**Task data:**
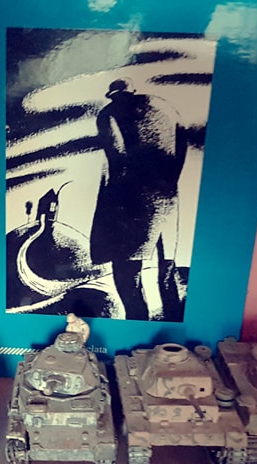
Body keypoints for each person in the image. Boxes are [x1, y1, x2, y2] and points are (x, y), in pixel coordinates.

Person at [89, 79, 187, 321]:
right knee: (167, 272)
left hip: (130, 202)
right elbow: (181, 149)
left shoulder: (109, 114)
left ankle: (136, 326)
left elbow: (118, 160)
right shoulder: (165, 108)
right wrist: (167, 184)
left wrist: (112, 213)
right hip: (167, 197)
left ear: (114, 95)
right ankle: (171, 327)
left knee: (127, 275)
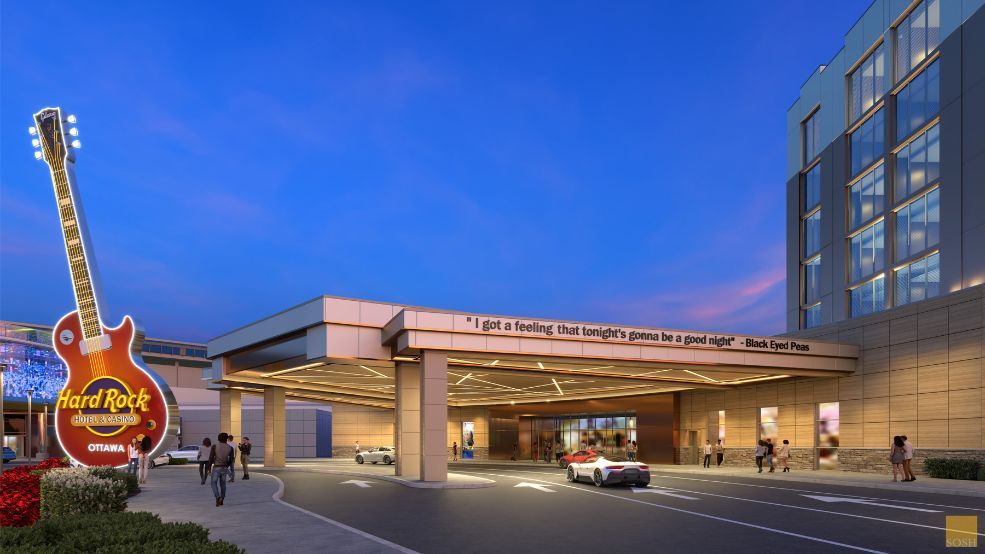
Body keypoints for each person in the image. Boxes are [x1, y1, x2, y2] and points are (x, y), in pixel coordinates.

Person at [210, 432, 235, 506]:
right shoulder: (230, 448)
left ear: (218, 438)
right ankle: (222, 499)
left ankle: (218, 497)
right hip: (224, 467)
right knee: (223, 484)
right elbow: (231, 459)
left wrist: (208, 468)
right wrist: (227, 465)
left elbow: (211, 458)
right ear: (226, 438)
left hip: (216, 467)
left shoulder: (215, 446)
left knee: (213, 483)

**What is being asked:**
The lines to repeat start at the one holding "right ankle: (171, 327)" and run through the last line of the records above; write them out exactly, both ends included, but not the pictures.

**Response area:**
right ankle: (171, 327)
left knee: (127, 275)
Body keypoints for each person in the image. Boxes are [x1, y1, x2, y2] and points are (x, y), in pixel coordinates.

Person at [210, 432, 235, 506]:
right shoulder: (230, 448)
left ear: (218, 438)
right ankle: (222, 499)
left ankle: (218, 497)
right hip: (224, 467)
right knee: (223, 484)
right elbow: (231, 459)
left wrist: (208, 468)
right wrist: (227, 465)
left elbow: (211, 458)
right ear: (226, 438)
left hip: (216, 467)
left shoulder: (215, 446)
left knee: (213, 483)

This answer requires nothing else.